Nor should they. After seven years of Gov. Chris Christie’s leadership, he owns the condition the state is in today.
And what does our state look like? After seven years:
- Are taxes lower?
- Are roads better?
- Are community colleges and state universities more affordable for students?
- Are cities cleaner or safer?
- Are small businesses thriving?
- Are working families flourishing?
The fact is, his policies are running this state into the ground, fiscally, socially and environmentally.
Christie is running so hard from his record in New Jersey that he’s spent most of the past two years out of state chasing the presidency or supporting a candidate whose impact on New Jersey has been almost as bad as Christie’s. Just take a look at the Atlantic City skyline when you arrive for the NJEA Convention in November to see the fallout from Donald Trump’s foray in that city.
But instead of owning up to his failures over the past seven years, Christie wants to divide NJEA members from their union, even though NJEA members ARE the union.
There’s been a lot of speculation about why Christie finds it so appealing to attack NJEA and its members. Quite honestly, for a time, his strategy worked for him. Early in his first term, Christie surged in national popularity by demonizing public employees, and particularly NJEA members. It didn’t seem to matter at first that his attacks were full of lies.
They loved him in the right-wing media, so he kept right on lying. Here at home, though, we’ve have to deal with the fallout of his scorched-earth approach to governing.
We have to deal with the repercussions on class sizes, programs and student services when his policies led to the retirement or layoff of 10,000 public school employees in 2010.
We have to deal with the economic impact of Chapter 78 and the fact that year after year, hard-working New Jersey taxpayers take home less money than the year before.
We have to deal with the outrageous, corporate-driven testing agenda that steals countless hours of real learning opportunities from children and teaching opportunities from educators.

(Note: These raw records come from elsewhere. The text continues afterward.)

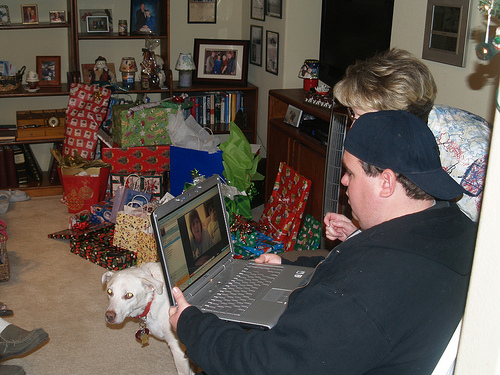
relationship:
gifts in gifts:
[37, 78, 331, 268] [37, 78, 331, 268]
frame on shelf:
[180, 34, 257, 94] [27, 6, 266, 142]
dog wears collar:
[98, 250, 192, 355] [107, 251, 158, 358]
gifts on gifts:
[37, 78, 331, 268] [37, 78, 331, 268]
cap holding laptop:
[167, 108, 489, 344] [133, 176, 321, 335]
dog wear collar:
[98, 250, 192, 355] [107, 251, 158, 358]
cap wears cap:
[167, 108, 489, 344] [338, 98, 485, 223]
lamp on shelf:
[106, 49, 225, 116] [27, 6, 266, 142]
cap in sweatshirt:
[167, 108, 489, 344] [171, 227, 460, 353]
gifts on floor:
[37, 78, 331, 268] [15, 98, 175, 370]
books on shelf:
[165, 89, 257, 140] [27, 6, 266, 142]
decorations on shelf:
[87, 48, 201, 96] [27, 6, 266, 142]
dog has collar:
[98, 250, 192, 355] [107, 251, 158, 358]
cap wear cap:
[167, 108, 489, 344] [338, 98, 485, 223]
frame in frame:
[180, 34, 257, 94] [170, 34, 252, 77]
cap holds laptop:
[167, 108, 489, 344] [133, 176, 321, 335]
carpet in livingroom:
[9, 199, 115, 328] [3, 3, 460, 369]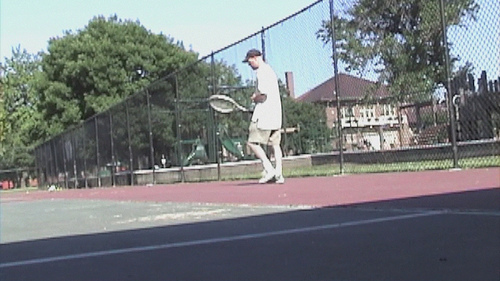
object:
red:
[311, 173, 409, 199]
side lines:
[0, 189, 500, 218]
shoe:
[275, 175, 285, 185]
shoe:
[258, 168, 279, 184]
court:
[0, 162, 500, 280]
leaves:
[0, 0, 498, 180]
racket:
[208, 95, 256, 114]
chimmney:
[284, 70, 295, 98]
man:
[240, 49, 296, 185]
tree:
[313, 1, 498, 144]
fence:
[32, 0, 500, 190]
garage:
[381, 127, 439, 151]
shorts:
[247, 121, 282, 145]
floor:
[0, 163, 500, 280]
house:
[285, 71, 443, 149]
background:
[0, 0, 498, 178]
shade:
[0, 185, 499, 280]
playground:
[43, 111, 500, 189]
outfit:
[248, 64, 282, 146]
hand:
[251, 93, 262, 103]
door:
[381, 127, 401, 148]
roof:
[291, 72, 408, 101]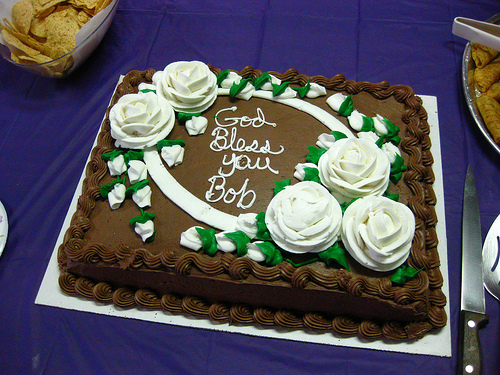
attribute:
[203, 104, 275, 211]
letters — white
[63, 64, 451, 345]
cake — rectangular, brown, chocolate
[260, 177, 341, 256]
rose — white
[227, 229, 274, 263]
leaves — green 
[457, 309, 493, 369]
handle — black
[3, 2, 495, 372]
cloth — blue, purple , paper, table, royal blue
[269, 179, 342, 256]
rose — white , large 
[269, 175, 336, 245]
rose — white 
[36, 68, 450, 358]
cardboard — white 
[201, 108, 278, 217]
message — white 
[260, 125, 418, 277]
flowers — white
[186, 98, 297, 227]
writing — god bless you bob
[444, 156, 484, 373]
knife — pointy metal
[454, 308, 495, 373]
handle — wooden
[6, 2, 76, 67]
chips — tortilla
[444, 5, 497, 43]
tongs — pair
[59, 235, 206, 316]
icing — chocolate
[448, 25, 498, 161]
tin — circular, metal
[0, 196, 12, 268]
plate — paper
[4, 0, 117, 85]
dish — glass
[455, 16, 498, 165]
platter — silver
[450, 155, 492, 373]
knife — long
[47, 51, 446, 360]
cake — chocolate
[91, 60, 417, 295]
icing — brown, green, white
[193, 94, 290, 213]
writing — white, icing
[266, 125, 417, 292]
petals — three, white, flower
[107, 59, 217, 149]
petals — flower, white, icing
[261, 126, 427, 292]
flowers — white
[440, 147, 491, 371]
knife — black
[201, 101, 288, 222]
writing — god bless you bob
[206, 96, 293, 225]
writing — god bless you bob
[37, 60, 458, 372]
cake — chocolate, frosted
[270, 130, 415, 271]
flowers — white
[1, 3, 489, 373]
table — blue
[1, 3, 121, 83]
bowl — chips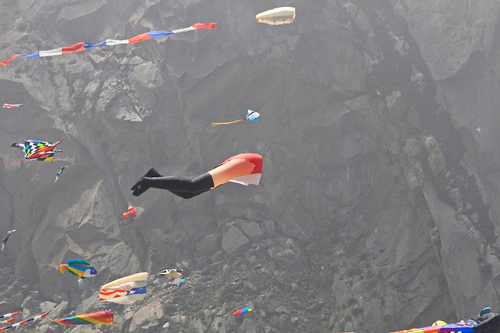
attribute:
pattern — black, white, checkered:
[11, 135, 66, 162]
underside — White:
[227, 169, 264, 191]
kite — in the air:
[146, 249, 196, 295]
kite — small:
[3, 101, 42, 120]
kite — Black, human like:
[129, 152, 261, 200]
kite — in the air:
[56, 258, 101, 278]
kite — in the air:
[47, 308, 115, 331]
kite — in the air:
[237, 103, 267, 129]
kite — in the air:
[10, 132, 66, 168]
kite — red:
[132, 143, 277, 207]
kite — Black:
[134, 13, 286, 60]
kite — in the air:
[116, 197, 148, 222]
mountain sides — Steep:
[29, 185, 118, 330]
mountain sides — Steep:
[421, 7, 498, 197]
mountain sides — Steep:
[106, 3, 420, 330]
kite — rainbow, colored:
[52, 313, 119, 325]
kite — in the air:
[131, 151, 287, 196]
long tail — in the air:
[7, 16, 242, 63]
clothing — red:
[223, 145, 268, 187]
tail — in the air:
[162, 17, 218, 82]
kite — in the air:
[126, 143, 273, 204]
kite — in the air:
[8, 125, 99, 200]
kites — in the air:
[116, 153, 273, 195]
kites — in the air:
[36, 30, 259, 312]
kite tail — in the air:
[204, 114, 244, 126]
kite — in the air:
[46, 309, 113, 327]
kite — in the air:
[38, 234, 173, 308]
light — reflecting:
[143, 172, 209, 183]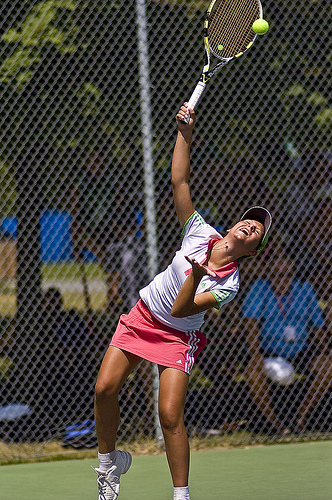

We have had to deal with education commissioners who implement even more testing on students, and require higher percentages for evaluation until they leave government work to take lucrative jobs with the same corporate education interests that benefited from their policies.
We have to deal with drastic changes to our retiree pensions and health benefits as the cost-of-living adjustment was frozen and as the governor attempts to stack the School Employees Health Benefits Commission so he can force through changes that could hurt retirees.
We have fought, and fought, and fought against a tsunami of bad ideas, corporate raids, and outright attacks on public education.
Through it all, we are still here, and the tide is starting to turn. Christie has lost the support of voters, editorial page writers and the political power players whose approval he craves so badly. So he goes back to the same tired playbook, hoping that if he’s insulting and outrageous enough people will forget his record. These days, though, people aren’t fooled.
Because all the evidence anyone needs to see that NJEA has been more beneficial than the governor to the state’s residents is to look at our results. Despite his constant attacks on teachers, NJEA and public education, our schools are still among the best in the nation. Despite his claims to the contrary, our students learning and succeeding because of the work we continue to do.
Christie has led the state into the economic tank and the only people who have benefited from his administration have been corporations and the wealthy. That’s why every poll shows much higher approval for NJEA and its dedicated members than for Chris Christie and his politics of destruction.
NJEA has been a vital part of the state’s education system since 1853 and have helped to build and sustain the best system of public education in the nation.
We’ll stake our record against the governor’s any day.
Because all the evidence anyone needs to see that NJEA has been more beneficial than the governor to the state’s residents is to look at our results. Despite his constant attacks on teachers, NJEA and public education, our schools are still among the best in the nation.